In a press release dated February 28, 2006, the U.S. District Court for the District of Delaware dismissed a securities fraud class action brought by a class of foreign investors against a foreign company based on the foreign company's merger with a U.S. company. The putative class consists of shareholders who are not citizens or residents of the U.S. who purchased securities of DaimlerChrysler AG, a German corporation, including former shareholders of the Chrysler Corp., who surrendered their Chrysler shares in connection with the merger of Chrysler and Daimler-Benz. The class alleged that the merger was falsely identified as a "merger-of-equals" but was actually an acquisition of Chrysler by Daimler-Benz. The class alleged that, after the alleged acquisition, Daimler-Benz managers replaced all Chrysler employees, and the shareholders did not receive control premium payments as warranted by an acquisition. The class sued pursuant to §14(a) of the Securities Exchange Act of 1934, § 12(a)(2) of the Securities Act of 1933, and § § 10(b) and 20(a) of the Securities Exchange Act (see 2 S.Cl.Act.Rep. 10-2, June 15, 2004). Daimler-Benz moved the district court to dismiss the case for lack of jurisdiction over foreign entities. Securities laws silent as to extraterritorial application of law. Generally, courts avoid exercising extraterritorial application of law in order to protect clashes between U.S. laws and laws of other nations. …The district court dismissed the claims of the putative class, finding that because the class is not comprised of Americans, the outcome of the case will not affect U.S. investors or markets, and the alleged fraud was perpetuated by a German company in Germany, the district court lacked jurisdiction.

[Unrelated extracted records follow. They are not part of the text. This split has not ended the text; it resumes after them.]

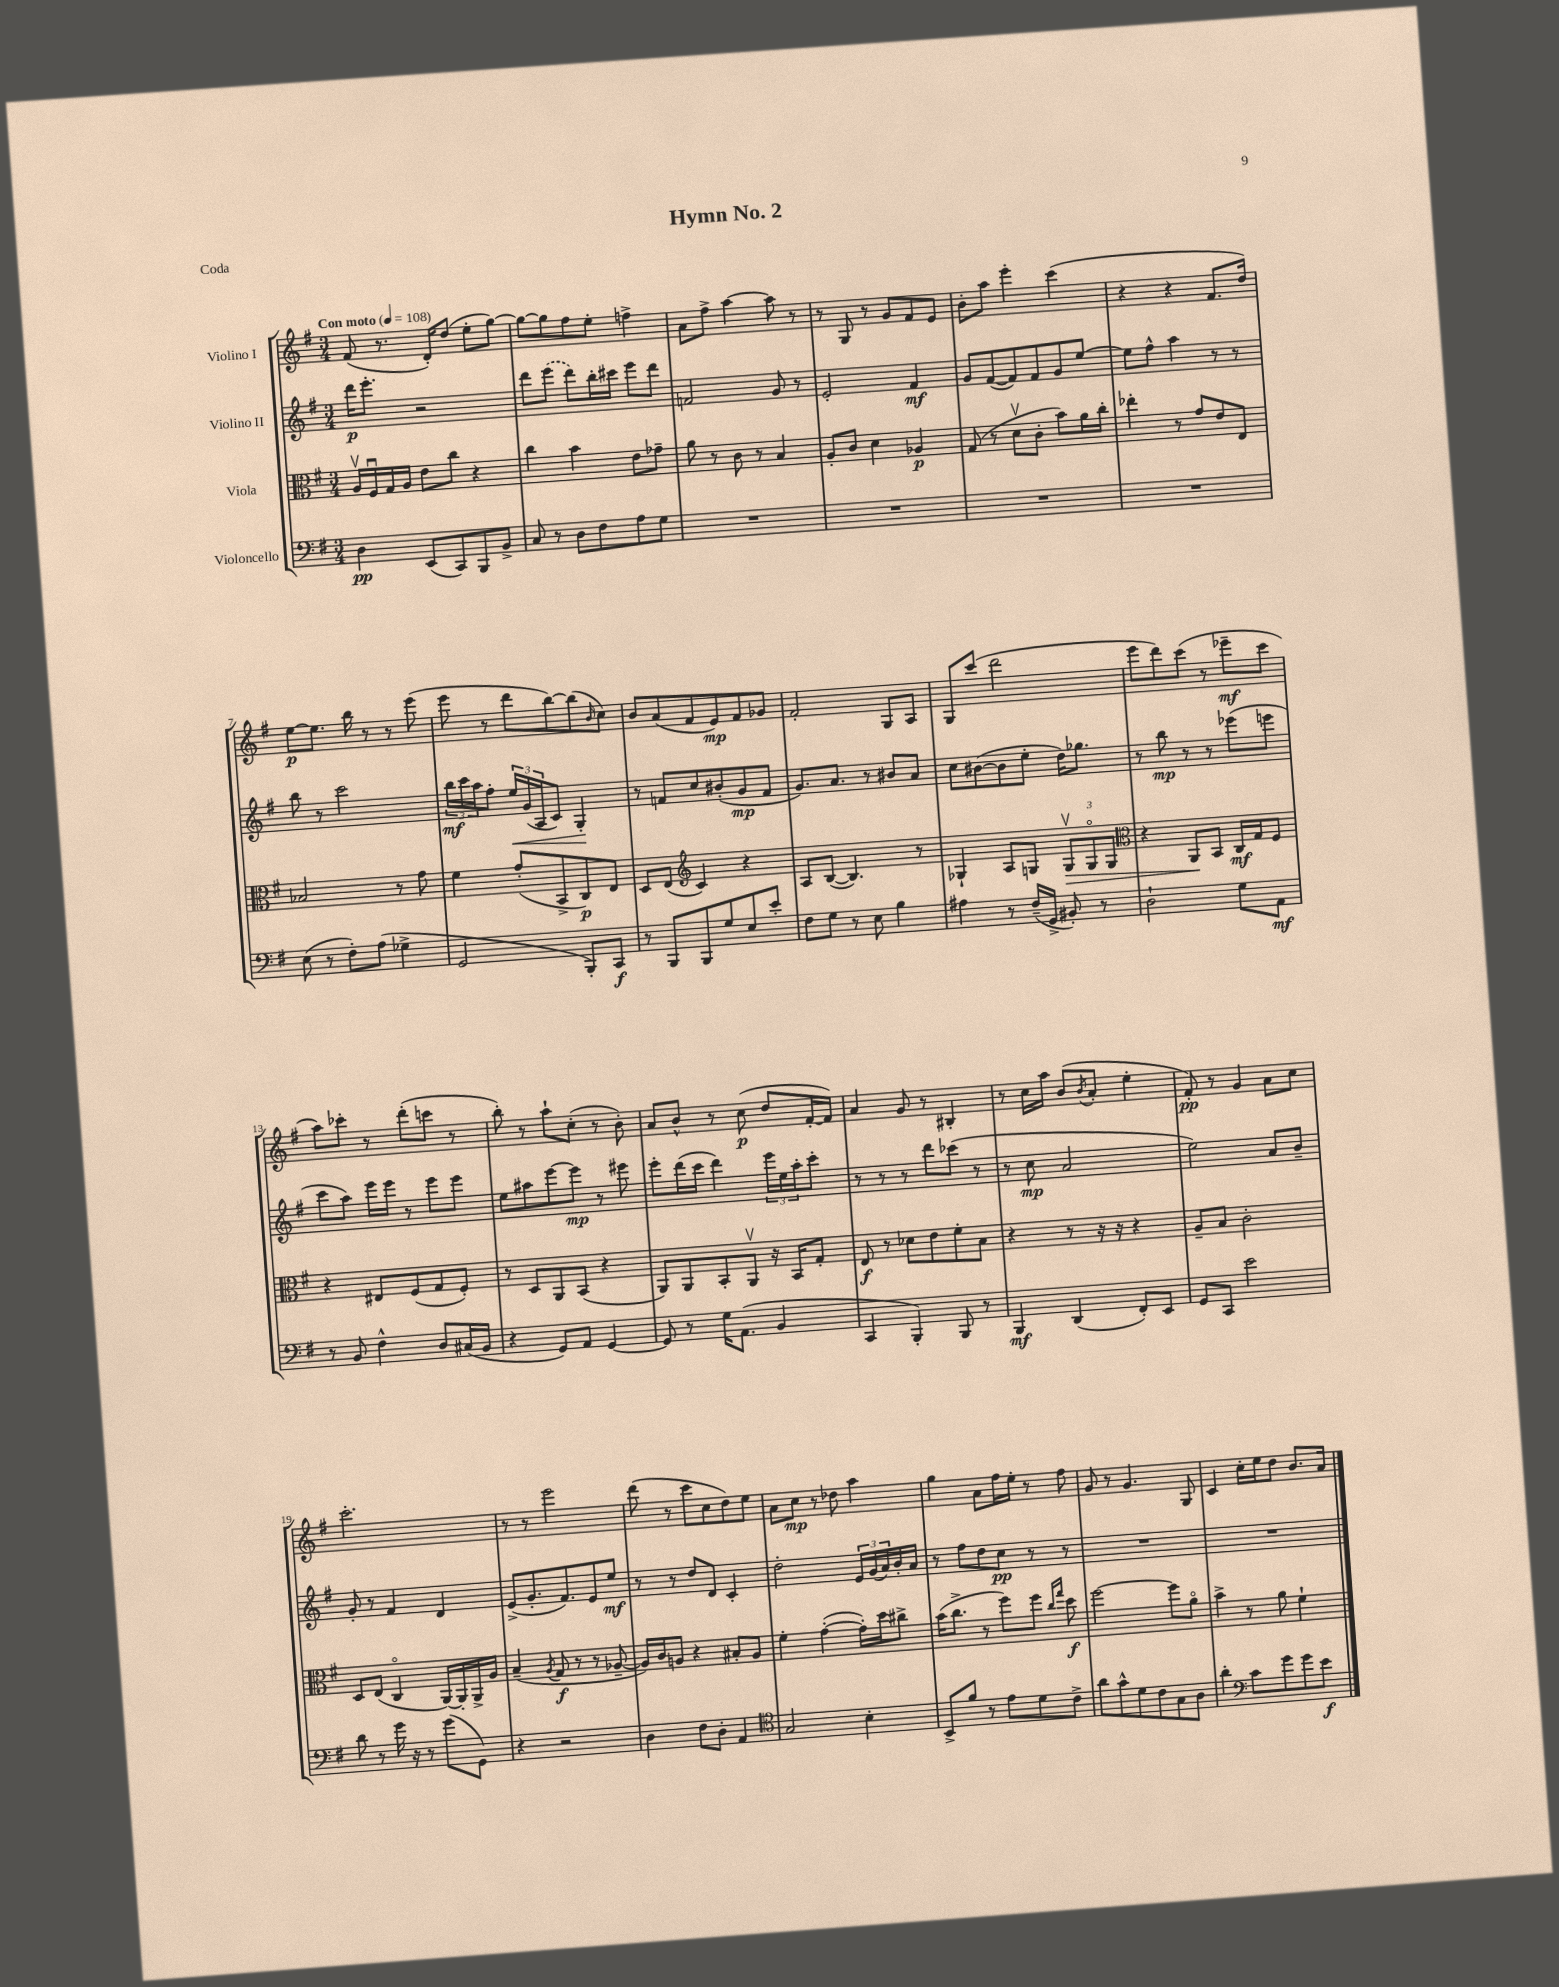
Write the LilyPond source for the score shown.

\header { title = "Hymn No. 2" piece = "Coda" }
<<
\new StaffGroup <<
\new Staff = "s0" \with { instrumentName = "Violino I" } {
    \clef treble \key g \major \numericTimeSignature \time 3/4 \tempo "Con moto" 4 = 108
    fis'8( r8. d'16-.) d''8( e''8-. g''8~) |
    g''8~ g''8 fis''8 e''8-. f''4-> |
    a'8 fis''8-> a''4~ a''8 r8 |
    r8 g8 r8 g'8 fis'8 e'8 |
    b'8-. a''8 e'''4-. c'''4( |
    r4 r4 fis'8. d''16) |
    e''8~\p e''8. b''16 r8 r8 e'''8( |
    e'''8 r8 d'''8 b''8~) b''8( \grace { b'16 } c''8) |
    b'8 a'8( fis'8 e'8\mp) fis'8 ges'8 |
    fis'2-. g8 a8 |
    g8 c'''8( d'''2 |
    e'''8 d'''8) c'''8( r8 ees'''8--\mf c'''8 |
    a''8) ces'''8-. r8 d'''8-.( c'''8 r8 |
    b''8-.) r8 a''8-! c''8-.( r8 b'8-.) |
    a'8 b'8-^ r8 c''8\p( d''8 fis'16~-. fis'16) |
    a'4 g'8 r8 bis4-. |
    r8 c''16 a''16 b'8( \acciaccatura { b'8 } a'8-. e''4-. |
    fis'8-.\pp) r8 g'4 a'8 c''8 |
    c'''2.-. |
    r8 r8 e'''2 |
    d'''8( r8 c'''8 c''8 d''8) e''8 |
    a'8 c''8\mp r8 des''8 a''4 |
    g''4 a'8 fis''16 e''16-. r8 fis''8 |
    g'8 r8 g'4. g8 |
    c'4 c''16-. e''16 d''8 b'8. a'16 \bar "|." |
}
\new Staff = "s1" \with { instrumentName = "Violino II" } {
    \clef treble \key g \major \numericTimeSignature \time 3/4
    d'''16\p e'''8.-. r2 |
    d'''8 \once \slurDashed e'''8( d'''8) b''16-. cis'''16 e'''8 d'''8 |
    f'2 g'8 r8 |
    e'2-. fis'4\mf |
    g'8 fis'8~( fis'8) fis'8 g'8 e''8~ |
    e''8 fis''8-^ a''4 r8 r8 |
    b''8 r8 c'''2 |
    \tuplet 3/2 { b''16\mf c'''16 a''16 } fis''8-. \tuplet 3/2 { e''16\< g'16( a16 } c'8) g4-.\! |
    r8 f'8 c''8 bis'8-.( g'8\mp f'8 |
    g'8.) a'8. r8 bis'8 a'8 |
    c''8 bis'8~( bis'8 e''8-. d''16) ges''8. |
    r8 b''8\mp r8 r8 ees'''8( e'''8 |
    c'''8 a''8) e'''16 e'''16 r8 e'''8 e'''8 |
    e''8 ais''8 e'''8~ e'''8\mp r8 eis'''8 |
    e'''8-. d'''16( c'''16 d'''4) \tuplet 3/2 { e'''16 e''16 a''16-. } c'''8-. |
    r8 r8 r8 d'''8 ces'''8( r8 |
    r8 c''8\mp a'2 |
    e''2) a'8 b'8-- |
    g'8-. r8 fis'4 d'4 |
    e'8->( g'8.-. fis'8.) e'8 e''8\mf |
    r8 r8 d''8 d'8 c'4-. |
    d''2-. \tuplet 3/2 { e'16 g'16( a'16) } b'16-. a'16 |
    r8 fis''8 d''8 c''8\pp r8 r8 |
    R2. |
    R2. \bar "|." |
}
\new Staff = "s2" \with { instrumentName = "Viola" } {
    \clef alto \key g \major \numericTimeSignature \time 3/4
    a16\upbow fis16\downbow g16 a16 e'8 c''8 r4 |
    c''4 b'4 e'8 ges'8-- |
    a'8 r8 c'8 r8 b4 |
    a8-. c'8 d'4 aes4\p |
    g8( r8 d'8\upbow c'8-. b'8) a'16 c''16-. |
    ees''4-. r8 g'8 e'8 e8 |
    bes2 r8 g'8 |
    fis'4 g'8-.( b,8-> c8\p) e8 |
    d8 e8( \clef treble c'4) r4 |
    a8 b8~( b4.) r8 |
    ges4-! a8 g8 \tuplet 3/2 { g8\upbow\> g8\flageolet g8 } |
    \clef alto r4 a,8\! b,8 c16\mf g16 fis8 |
    r4 eis8 fis8( g8 fis8-.) |
    r8 d8 a,8 b,8( r4 |
    a,8) a,8 b,8-. a,8\upbow r16 b,16 g8-. |
    e8\f r8 des'8 e'8 fis'8-. b8 |
    r4 r8 r16 r16 r4 |
    a8-- b8 c'2-. |
    d8 e8( c4\flageolet a,16~) a,16-. a,16-> a16 |
    b4--( \acciaccatura { a8 } g8\f r8 r8 aes8~-- |
    aes16) c'16 a8 r4 bis8-. a8 |
    fis'4-. g'4~-.( g'16-.) d''16 cis''8-> |
    b'16( c''8.-> r8 fis''8) fis''8 \grace { c''16 g''16 } d''8\f |
    fis''2~ fis''8 a'8\flageolet |
    b'4-> r8 a'8 fis'4-! \bar "|." |
}
\new Staff = "s3" \with { instrumentName = "Violoncello" } {
    \clef bass \key g \major \numericTimeSignature \time 3/4
    d4\pp e,8( c,8) b,,8 b,8-> |
    c8 r8 d8 fis8 a8 g8 |
    R2. |
    R2. |
    R2. |
    R2. |
    e8( r8 fis8-.) a8( ges4-> |
    g,2 b,,8-.) c,8\f |
    r8 b,,8 b,,8 g8 e8 e'8-. |
    fis8 g8 r8 e8 b4 |
    ais4 r8 fis16--( g,16-> bis,8-.) r8 |
    d2-! g8 a,8\mf |
    r8 b,8 fis4-^ d8 cis16( b,16 |
    r4 g,8) a,8 g,4~ |
    g,8 r8 g16 a,8.( b,4 |
    c,4 b,,4-.) b,,8 r8 |
    b,,4\mf d,4( fis,8-.) e,8 |
    g,8 c,8 e'2 |
    d'8 r8 g'16 r16 r8 g'8( g,8) |
    r4 r2 |
    d4 fis8 d8-. a,4 |
    \clef tenor g2 b4-. |
    b,8-> fis'8 r8 e'8 d'8 c'8-> |
    a'8 g'8-^ d'8 c'8 g8 a8 |
    a'4-. \clef bass c'8 g'8 g'8 e'8\f \bar "|." |
}
>>
>>
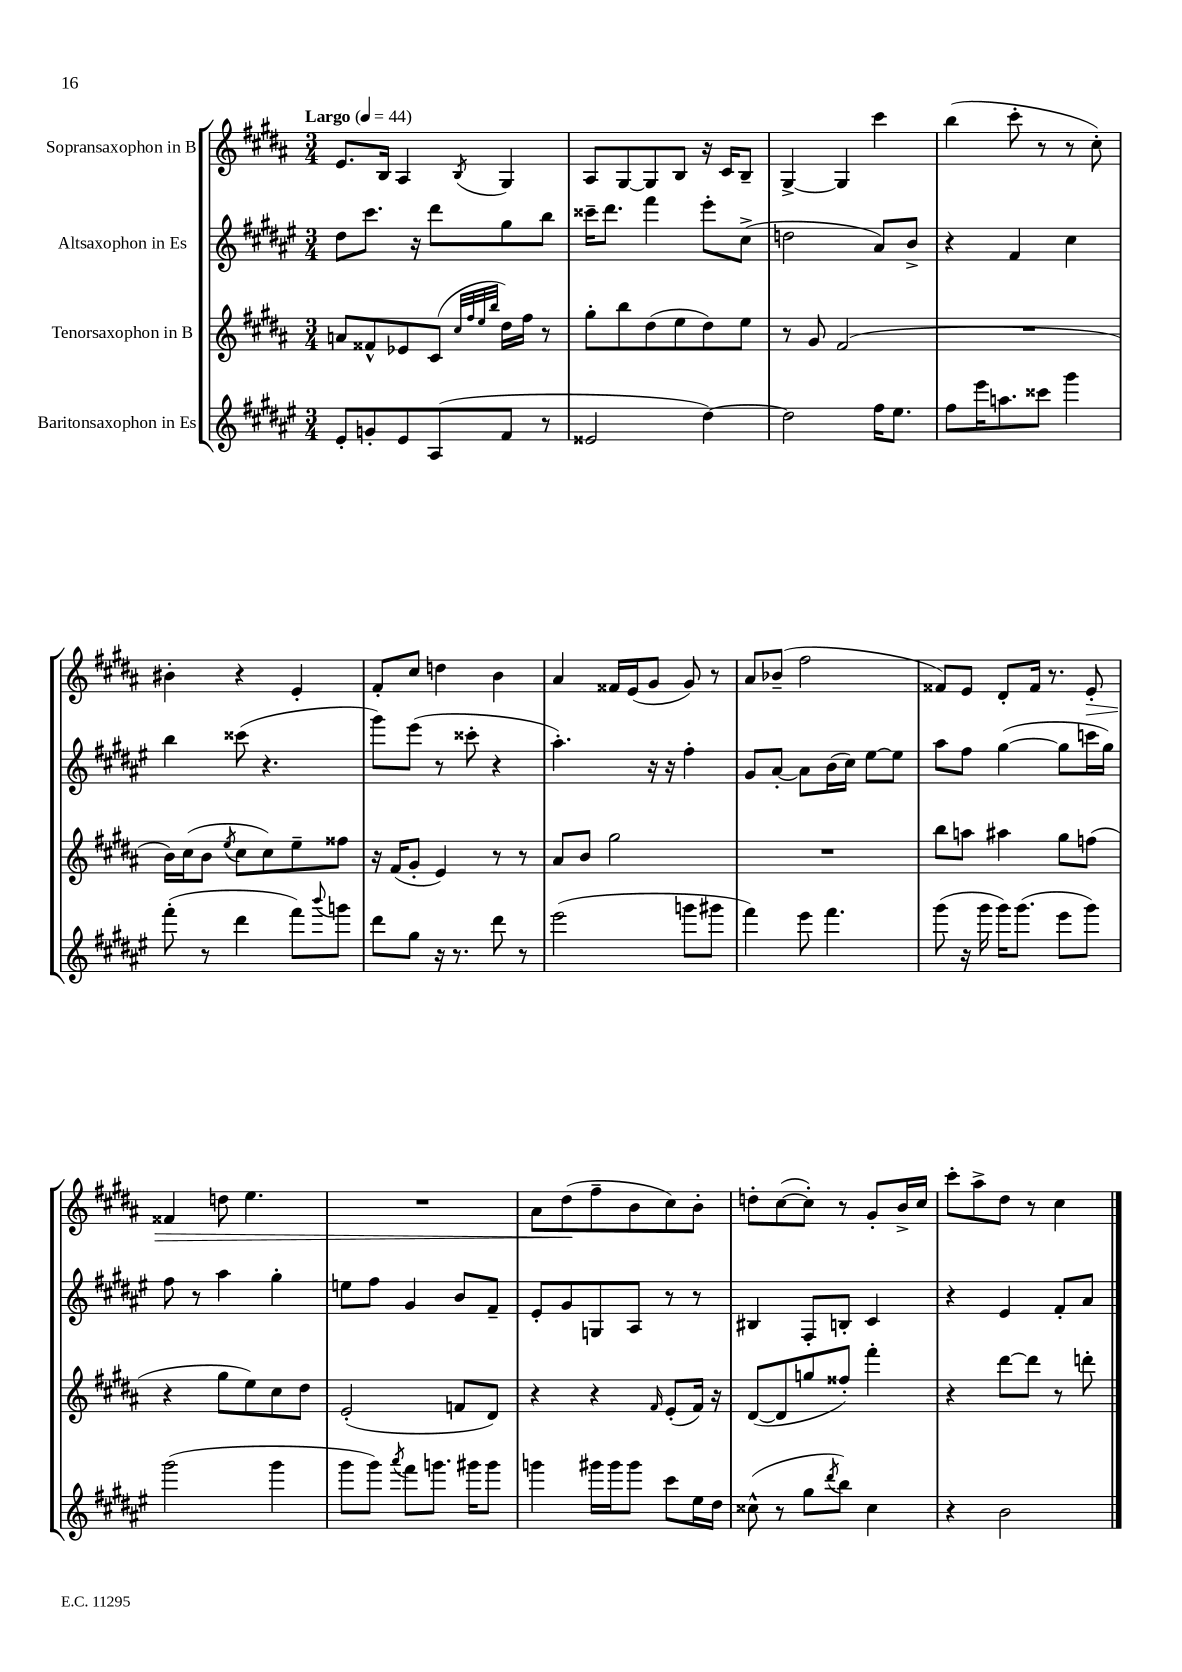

The complaint charges that Defendants misrepresented the nature of the 1998 merger between Daimler-Benz AG and the Chrysler Corporation. According to plaintiffs, defendants framed the transaction as a 'merger of equals', rather than an acquisition, in order to avoid paying an 'acquisition premium'. Plaintiffs' Complaint alleges that Defendants made this representation to Chrysler shareholders in the Registration Statement, Prospectus, and Proxy, leading 97% of Chrysler shareholders to approve the merger. The Complaint further alleges that the Defendants made various misrepresentations after the merger to further their scheme.
NOTE: In 2000, a separate securities class action lawsuit was filed on behalf of foreign and domestic investors against DaimlerChrysler (the '2000 lawsuit') pertaining to the same allegations at issue in this action filed on May 24, 2004. DaimlerChrysler AG recently settled the 2000 lawsuit for $300 million. Foreign investors were excluded from the class settlement, and therefore will not receive any of the $300 million recovered. The May 24 action is on the behalf of these foreign investors.